Ik heb haar gedood om haar te doen leven en onzeblikken bleven innig verstrengeld, tot aan het einde. Tot aan het einde, rechter. En toen lagen wij daar beiden even onbeweeglijk. Mijn hand was nog om haar keel geklemd en bleef daar nog lange tijd om liggen. Ik heb haar ogen gesloten. Ik heb die gekust. Ik ben wankelend overeind gekomen, en ik weet niet wat ik zou zijn begonnen, als ik niet het geluid van een sleutel in het slot had gehoord. Het was Elise die thuiskwam. U hebt gehoord, wat zij heeft gezegd, voor de rechtbank en op uw bureau. Zij heeft alleen maar telkens weer herhaald: - Meneer was heel rustig, maar hij zag er niet uit als een normaal mens...
Ik heb tegen haar gezegd: - Ga de politie halen... Ik dacht niet aan de telefoon. Ik heb daar een hele tijd zitten wachten op de rand van het bed. En in die minuten heb ik één ding begrepen: dat ik verder moest leven, omdat, zolang ik zou leven, ook mijn Martine zou leven.
Zij was in mij. Ik droeg haar mee, zoals zij mij had meegedragen. Die andere was dood, voorgoed, maar zolang er nog een menselijk wezen, namelijk ik, zou zijn om de ware Martine in zijn hart te hoeden, zou die ware Martine blijven voortbestaan.

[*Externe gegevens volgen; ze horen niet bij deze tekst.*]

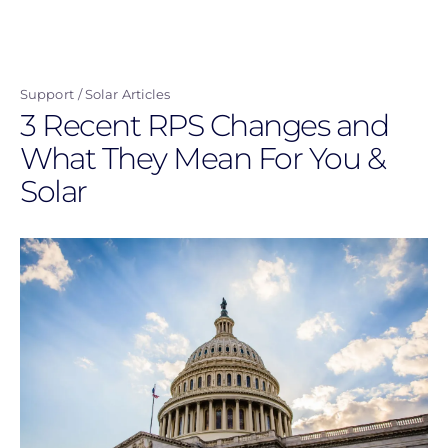
Skip
to
main
Support
Solar Articles
content
3 Recent RPS Changes and
What They Mean For You &
Solar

Was dat niet juist de reden, waarom ik die andere had gedood? En daarvoor heb ik geleefd, rechter, daarvoor heb ik het proces over mij heen laten gaan, daarom heb ik niets willen weten van uw medelijden, noch van dat van u, noch van dat van de anderen, noch van al die handigheidjes die mijn vrijspraak mogelijk zouden hebben kunnen maken. Dat is de reden, waarom ik niet voor gek of voor ontoerekeningsvatbaar wil worden gehouden. Voor Martine. Voor de echte Martine.
Om haar waarlijk te hebben bevrijd. Om onze liefde te doen leven, en die kan alleen nog maar leven in mij. Ik ben niet gek. Ik ben enkel een mens als de anderen, maar een mens die heeft liefgehad en die weet wat dat is, liefhebben. Ik zal leven in haar, met haar, voor haar, zo lang mij dat mogelijk zal zijn en, dat ik mijzelf dit wachten heb opgelegd, dat ik mijzelf die soort van kermis hebopgelegd, die doorging voor een proces, is, omdat zij tot elke prijs in iemand moet voortleven.
Dat ik u deze lange brief heb geschreven, is omdat op de dag, dat ik het stuur zal moeten loslaten, er iemand dient te zijn om onze erfenis over te nemen, opdat mijn Martine en haar liefde nooit helemaal zullen sterven. Wij zijn tot het uiterste gegaan. Wij hebben alles gedaan wat wij konden.
Wij hebben de totale liefde gewild. Adieu, rechter.